Objective: Endothelin-1 (ET-1) has been implicated in the pathogenesis of systemic sclerosis (SSc) as it is both a potent vasoconstrictor and fibroblast mitogen and is raised in the circulation of patients with SSc and primary Raynaud's phenomenon.
Methods: We examined the localization and level of expression of ET-1 and its putative receptors in clinically "uninvolved" (i.e., prescleroderma skin) and involved skin from patients with diffuse cutaneous systemic sclerosis (dcSSc), using the alkaline phosphatase antialkaline phosphatase technique while ET-1 binding sites were examined using in vitro autoradiography.

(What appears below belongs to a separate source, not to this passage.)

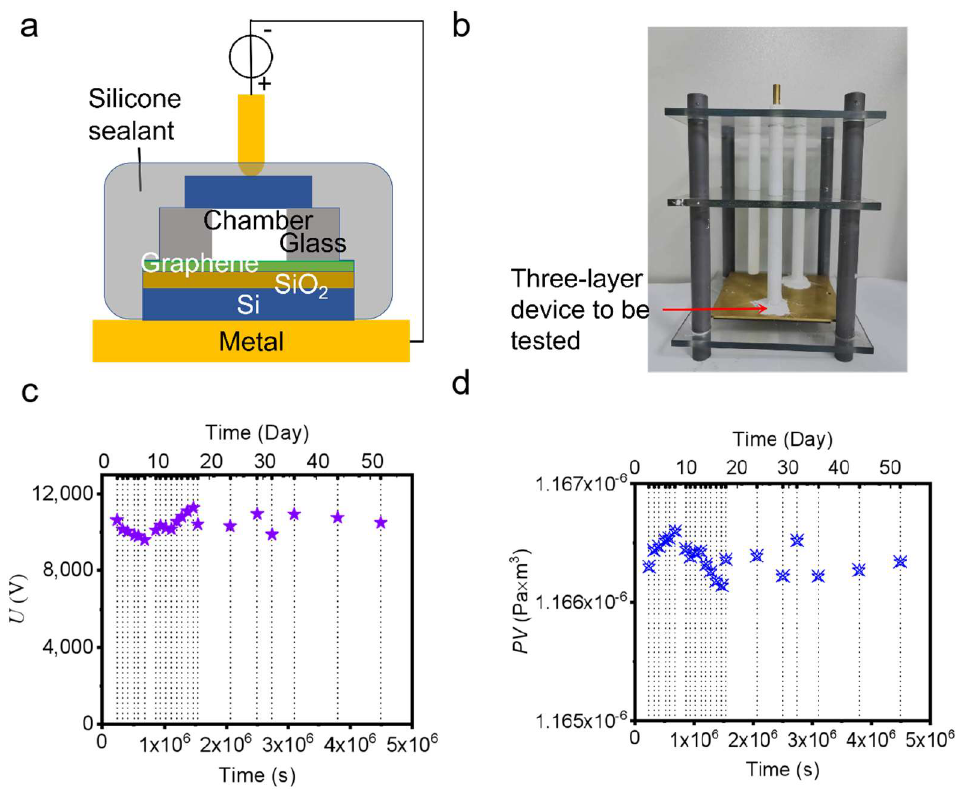
Figure 4. Sealing performance of three−layer device. ( a ) Schematic of a test apparatus; ( b ) A photograph of the apparatus; ( c ) Changes of the breakdown voltage of the three−layer device with time; ( d ) Changes of the PV of the three−layer device with time.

Results: There was an increase in dermal ET-1 staining in clinically uninvolved and involved skin from patients with early active dcSSc compared with late stage fibrotic SSc skin and normal skin from healthy volunteers. Increased ET-1 staining was associated predominantly with the superficial vessels in the SSc skin sections. In addition, there was a significant increase in [125I]ET-1 binding to superficial vessels and the dermal/epidermal junction in SSc skin compared with the binding to similar structures in normal tissue. There was no change in [125I]ET-1 binding to the deep dermal vessels in both SSc and normal skin. This increase in [125I]ET-1 binding in SSc skin was not maintained with increasing tissue fibrosis.
Conclusion: The presence of increased ET-1 levels as well as its binding sites in both the prescleroderma and involved skin of patients with dcSSc compared to controls suggests that ET-1 may play a role in the pathology of dermal fibrosis and vasoconstriction in SSc.